> _TO DO_:
Transcribe the data below verbatim from the line with "So you would" to the line with "c) RabbitMQ". Include both of those lines.

> _DATA SECTION_:
_ _ _ _

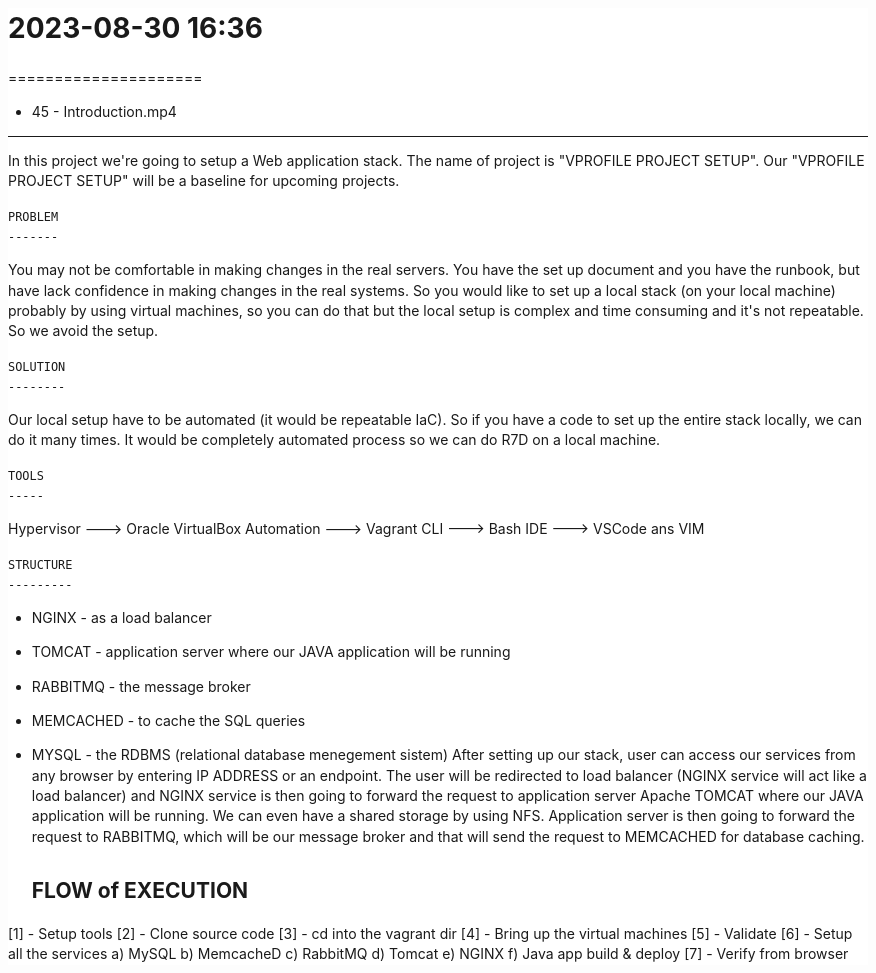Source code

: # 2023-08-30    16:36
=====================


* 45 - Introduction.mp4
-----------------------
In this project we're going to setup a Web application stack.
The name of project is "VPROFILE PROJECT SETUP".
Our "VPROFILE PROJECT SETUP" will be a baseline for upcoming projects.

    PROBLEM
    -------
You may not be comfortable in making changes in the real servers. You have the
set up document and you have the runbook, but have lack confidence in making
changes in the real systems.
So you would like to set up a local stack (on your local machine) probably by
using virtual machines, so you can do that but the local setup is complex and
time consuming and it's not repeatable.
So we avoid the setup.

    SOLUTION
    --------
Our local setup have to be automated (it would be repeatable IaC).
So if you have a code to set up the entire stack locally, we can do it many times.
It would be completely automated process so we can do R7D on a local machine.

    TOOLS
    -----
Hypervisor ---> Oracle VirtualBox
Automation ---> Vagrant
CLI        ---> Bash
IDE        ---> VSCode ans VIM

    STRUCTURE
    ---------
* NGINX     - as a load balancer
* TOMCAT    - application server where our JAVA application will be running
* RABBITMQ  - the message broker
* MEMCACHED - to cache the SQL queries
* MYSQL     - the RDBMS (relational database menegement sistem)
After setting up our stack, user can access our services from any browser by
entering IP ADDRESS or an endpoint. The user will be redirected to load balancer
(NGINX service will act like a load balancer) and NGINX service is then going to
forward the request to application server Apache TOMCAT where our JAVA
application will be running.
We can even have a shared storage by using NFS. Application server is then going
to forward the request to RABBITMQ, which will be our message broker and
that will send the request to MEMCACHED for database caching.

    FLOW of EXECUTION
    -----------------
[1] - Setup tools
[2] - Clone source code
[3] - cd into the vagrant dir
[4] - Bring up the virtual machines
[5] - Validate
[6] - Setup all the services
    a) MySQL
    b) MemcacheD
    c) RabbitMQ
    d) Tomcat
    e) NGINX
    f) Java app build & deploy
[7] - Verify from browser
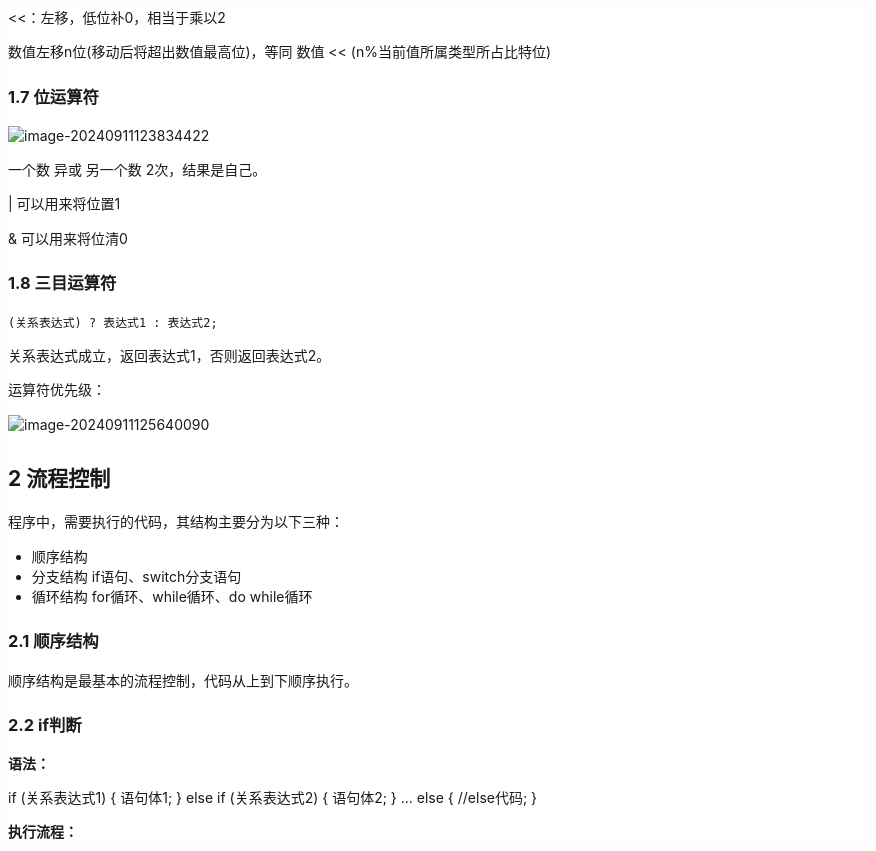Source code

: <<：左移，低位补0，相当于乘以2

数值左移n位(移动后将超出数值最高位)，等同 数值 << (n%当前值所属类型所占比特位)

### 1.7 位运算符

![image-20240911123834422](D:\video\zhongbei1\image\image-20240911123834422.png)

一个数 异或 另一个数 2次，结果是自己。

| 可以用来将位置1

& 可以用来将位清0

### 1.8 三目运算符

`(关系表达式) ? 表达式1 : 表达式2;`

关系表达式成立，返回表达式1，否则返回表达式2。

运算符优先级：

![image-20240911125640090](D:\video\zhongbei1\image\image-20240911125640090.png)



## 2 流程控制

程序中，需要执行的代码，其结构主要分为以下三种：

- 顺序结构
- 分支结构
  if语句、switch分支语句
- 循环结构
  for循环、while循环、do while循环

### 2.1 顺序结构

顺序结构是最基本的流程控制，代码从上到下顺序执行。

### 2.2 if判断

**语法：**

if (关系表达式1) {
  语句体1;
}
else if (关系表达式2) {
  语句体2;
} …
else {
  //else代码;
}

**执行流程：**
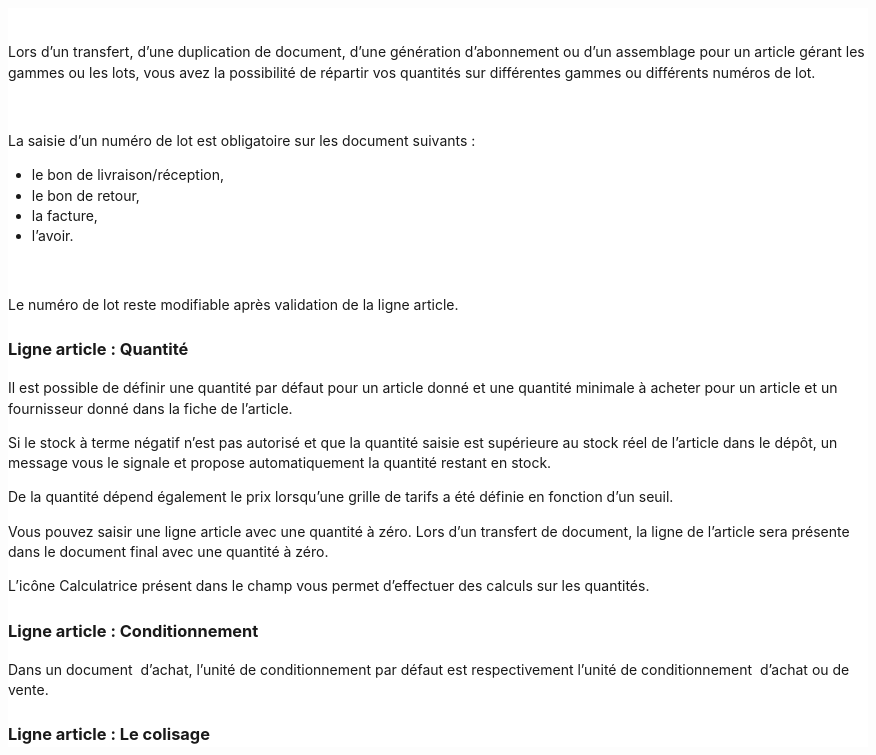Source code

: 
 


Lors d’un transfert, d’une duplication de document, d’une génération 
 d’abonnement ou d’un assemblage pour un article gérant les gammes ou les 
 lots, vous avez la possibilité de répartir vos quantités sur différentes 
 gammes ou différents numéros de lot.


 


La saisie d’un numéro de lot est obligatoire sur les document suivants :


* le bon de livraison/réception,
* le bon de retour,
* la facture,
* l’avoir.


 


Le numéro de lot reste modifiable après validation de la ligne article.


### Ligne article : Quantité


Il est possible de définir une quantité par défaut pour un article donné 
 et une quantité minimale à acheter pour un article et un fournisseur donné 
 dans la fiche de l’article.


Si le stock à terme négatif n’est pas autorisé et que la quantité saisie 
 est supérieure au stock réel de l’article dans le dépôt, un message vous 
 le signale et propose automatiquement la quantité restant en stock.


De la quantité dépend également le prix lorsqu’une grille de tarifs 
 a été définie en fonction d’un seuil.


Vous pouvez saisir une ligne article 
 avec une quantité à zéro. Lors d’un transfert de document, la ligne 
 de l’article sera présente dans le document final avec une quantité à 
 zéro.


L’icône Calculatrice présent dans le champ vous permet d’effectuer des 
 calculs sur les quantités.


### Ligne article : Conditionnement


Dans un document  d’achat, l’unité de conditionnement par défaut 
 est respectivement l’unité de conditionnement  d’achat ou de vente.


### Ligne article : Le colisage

_ _ _ _

> _SOLUTION BELOW_:
So you would like to set up a local stack (on your local machine) probably by
using virtual machines, so you can do that but the local setup is complex and
time consuming and it's not repeatable.
So we avoid the setup.

    SOLUTION
    --------
Our local setup have to be automated (it would be repeatable IaC).
So if you have a code to set up the entire stack locally, we can do it many times.
It would be completely automated process so we can do R7D on a local machine.

    TOOLS
    -----
Hypervisor ---> Oracle VirtualBox
Automation ---> Vagrant
CLI        ---> Bash
IDE        ---> VSCode ans VIM

    STRUCTURE
    ---------
* NGINX     - as a load balancer
* TOMCAT    - application server where our JAVA application will be running
* RABBITMQ  - the message broker
* MEMCACHED - to cache the SQL queries
* MYSQL     - the RDBMS (relational database menegement sistem)
After setting up our stack, user can access our services from any browser by
entering IP ADDRESS or an endpoint. The user will be redirected to load balancer
(NGINX service will act like a load balancer) and NGINX service is then going to
forward the request to application server Apache TOMCAT where our JAVA
application will be running.
We can even have a shared storage by using NFS. Application server is then going
to forward the request to RABBITMQ, which will be our message broker and
that will send the request to MEMCACHED for database caching.

    FLOW of EXECUTION
    -----------------
[1] - Setup tools
[2] - Clone source code
[3] - cd into the vagrant dir
[4] - Bring up the virtual machines
[5] - Validate
[6] - Setup all the services
    a) MySQL
    b) MemcacheD
    c) RabbitMQ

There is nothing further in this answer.